Stored data entries
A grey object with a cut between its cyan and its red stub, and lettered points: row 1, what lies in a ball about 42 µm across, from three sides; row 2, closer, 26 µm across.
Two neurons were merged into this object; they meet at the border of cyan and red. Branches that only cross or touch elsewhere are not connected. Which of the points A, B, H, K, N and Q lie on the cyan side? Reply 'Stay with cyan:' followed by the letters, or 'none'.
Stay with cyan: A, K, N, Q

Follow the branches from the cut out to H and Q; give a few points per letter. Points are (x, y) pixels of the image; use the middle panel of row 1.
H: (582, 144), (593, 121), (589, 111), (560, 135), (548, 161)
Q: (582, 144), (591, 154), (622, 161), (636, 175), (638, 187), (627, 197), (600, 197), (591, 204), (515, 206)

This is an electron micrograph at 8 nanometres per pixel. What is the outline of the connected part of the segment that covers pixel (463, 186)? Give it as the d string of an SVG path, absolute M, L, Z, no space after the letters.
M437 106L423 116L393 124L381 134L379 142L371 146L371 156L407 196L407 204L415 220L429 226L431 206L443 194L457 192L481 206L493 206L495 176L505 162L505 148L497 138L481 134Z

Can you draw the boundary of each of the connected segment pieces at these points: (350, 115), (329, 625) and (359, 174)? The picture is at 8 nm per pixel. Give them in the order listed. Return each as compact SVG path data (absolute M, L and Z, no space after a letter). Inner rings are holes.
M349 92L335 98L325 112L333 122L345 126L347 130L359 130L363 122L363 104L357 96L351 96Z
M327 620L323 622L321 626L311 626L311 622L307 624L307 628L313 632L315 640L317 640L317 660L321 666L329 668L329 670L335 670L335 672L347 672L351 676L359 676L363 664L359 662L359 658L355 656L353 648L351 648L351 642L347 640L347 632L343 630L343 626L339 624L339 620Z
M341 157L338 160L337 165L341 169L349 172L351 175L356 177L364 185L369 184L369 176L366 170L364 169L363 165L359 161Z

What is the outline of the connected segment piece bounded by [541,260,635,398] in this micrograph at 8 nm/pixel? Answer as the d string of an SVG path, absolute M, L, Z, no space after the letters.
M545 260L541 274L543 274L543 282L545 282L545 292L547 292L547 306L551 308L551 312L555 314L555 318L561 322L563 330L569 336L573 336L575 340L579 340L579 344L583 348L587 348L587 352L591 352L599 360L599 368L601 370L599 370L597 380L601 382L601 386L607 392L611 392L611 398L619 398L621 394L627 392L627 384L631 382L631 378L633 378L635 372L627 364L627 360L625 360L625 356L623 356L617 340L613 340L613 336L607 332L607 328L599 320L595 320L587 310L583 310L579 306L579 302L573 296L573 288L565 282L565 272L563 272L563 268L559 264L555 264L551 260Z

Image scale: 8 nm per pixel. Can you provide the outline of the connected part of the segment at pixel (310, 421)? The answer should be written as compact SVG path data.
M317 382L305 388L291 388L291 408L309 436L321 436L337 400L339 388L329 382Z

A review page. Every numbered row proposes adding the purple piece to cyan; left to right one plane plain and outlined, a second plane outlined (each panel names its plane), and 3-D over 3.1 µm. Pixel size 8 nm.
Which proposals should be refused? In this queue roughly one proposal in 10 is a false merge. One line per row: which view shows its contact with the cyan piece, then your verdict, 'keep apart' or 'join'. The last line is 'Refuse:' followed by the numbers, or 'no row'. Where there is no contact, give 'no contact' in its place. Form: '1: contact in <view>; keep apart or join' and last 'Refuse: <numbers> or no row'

→ **Work instruction**
Taking the records above, retype every line from the one with "Image scale: 8" down to the one with "A review page.", exactly and with nothing else.

→ **Your response**
Image scale: 8 nm per pixel. Can you provide the outline of the connected part of the segment at pixel (310, 421)? The answer should be written as compact SVG path data.
M317 382L305 388L291 388L291 408L309 436L321 436L337 400L339 388L329 382Z

A review page. Every numbered row proposes adding the purple piece to cyan; left to right one plane plain and outlined, a second plane outlined (each panel names its plane), and 3-D over 3.1 µm. Pixel size 8 nm.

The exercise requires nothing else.